Problem to solve: Look for "down" in the material below and show each line that contains it.
^^^^^^^^
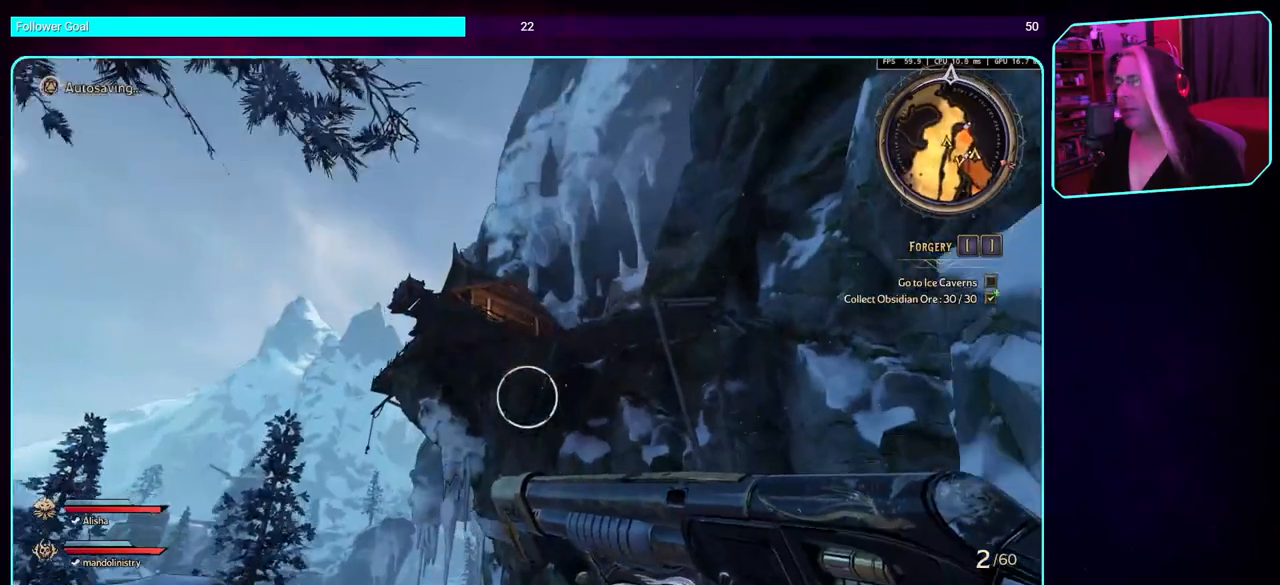
{"keys": ["a", "w"], "mouse": [], "events": []}
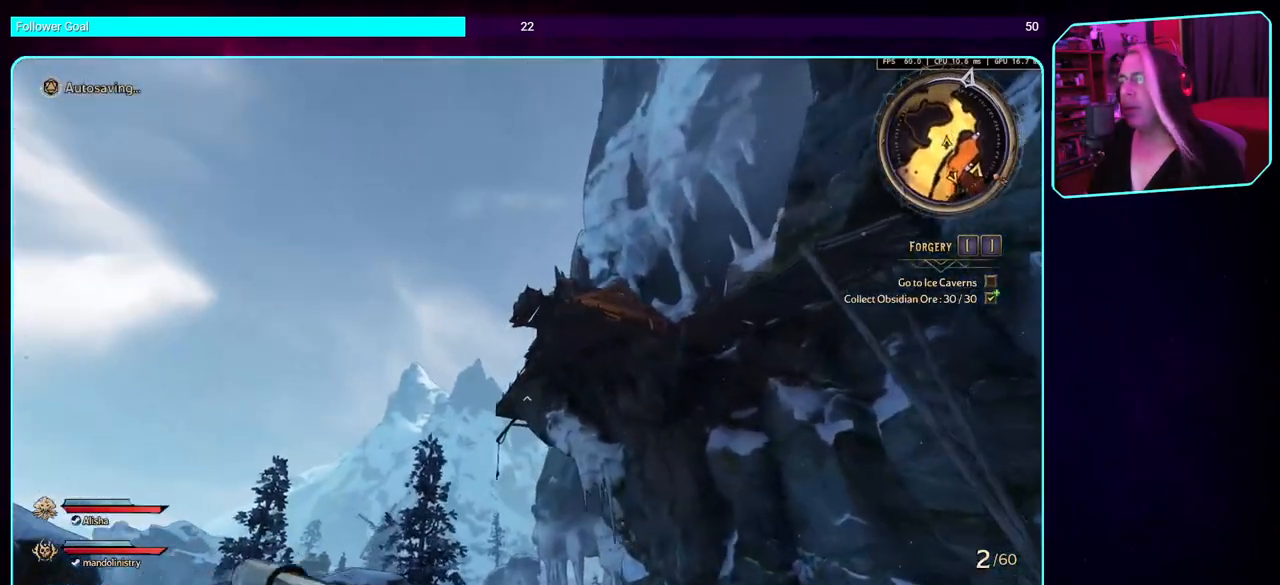
{"keys": ["w"], "mouse": [], "events": [[300, "a", "up"]]}
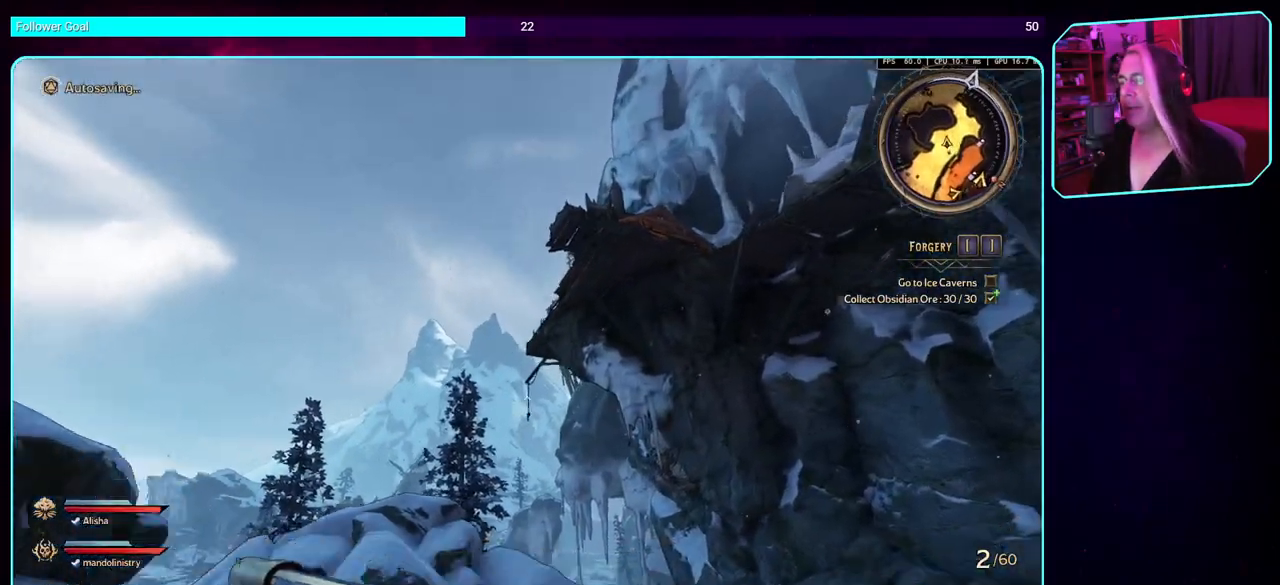
{"keys": ["w"], "mouse": [], "events": [[116, "shift", "down"], [250, "shift", "up"]]}
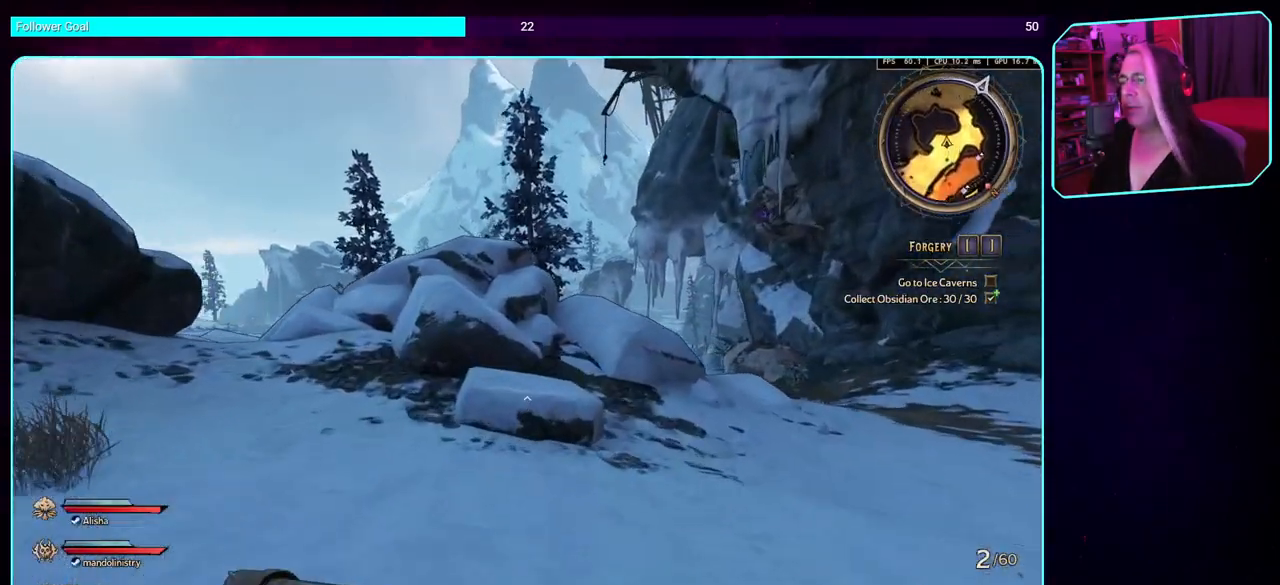
{"keys": ["a", "w"], "mouse": [], "events": [[200, "a", "down"]]}
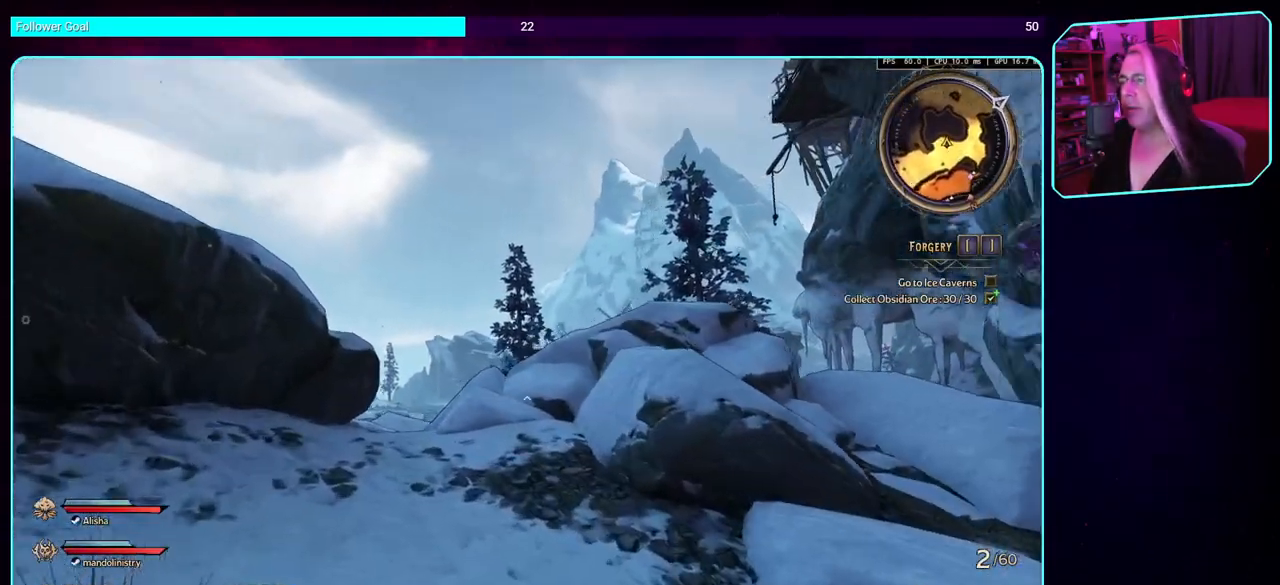
{"keys": ["a", "w"], "mouse": [], "events": []}
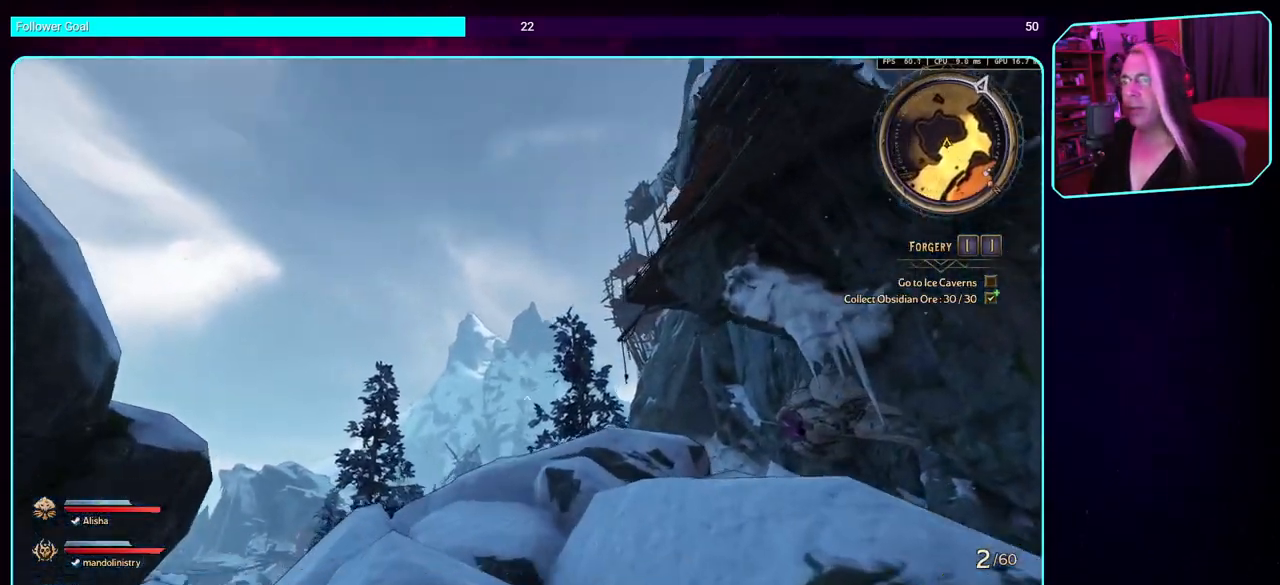
{"keys": ["a", "w"], "mouse": [], "events": [[266, "space", "down"], [433, "space", "up"]]}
^^^^^^^^
Response to the exercise:
{"keys": ["w"], "mouse": [], "events": [[116, "shift", "down"], [250, "shift", "up"]]}
{"keys": ["a", "w"], "mouse": [], "events": [[200, "a", "down"]]}
{"keys": ["a", "w"], "mouse": [], "events": [[266, "space", "down"], [433, "space", "up"]]}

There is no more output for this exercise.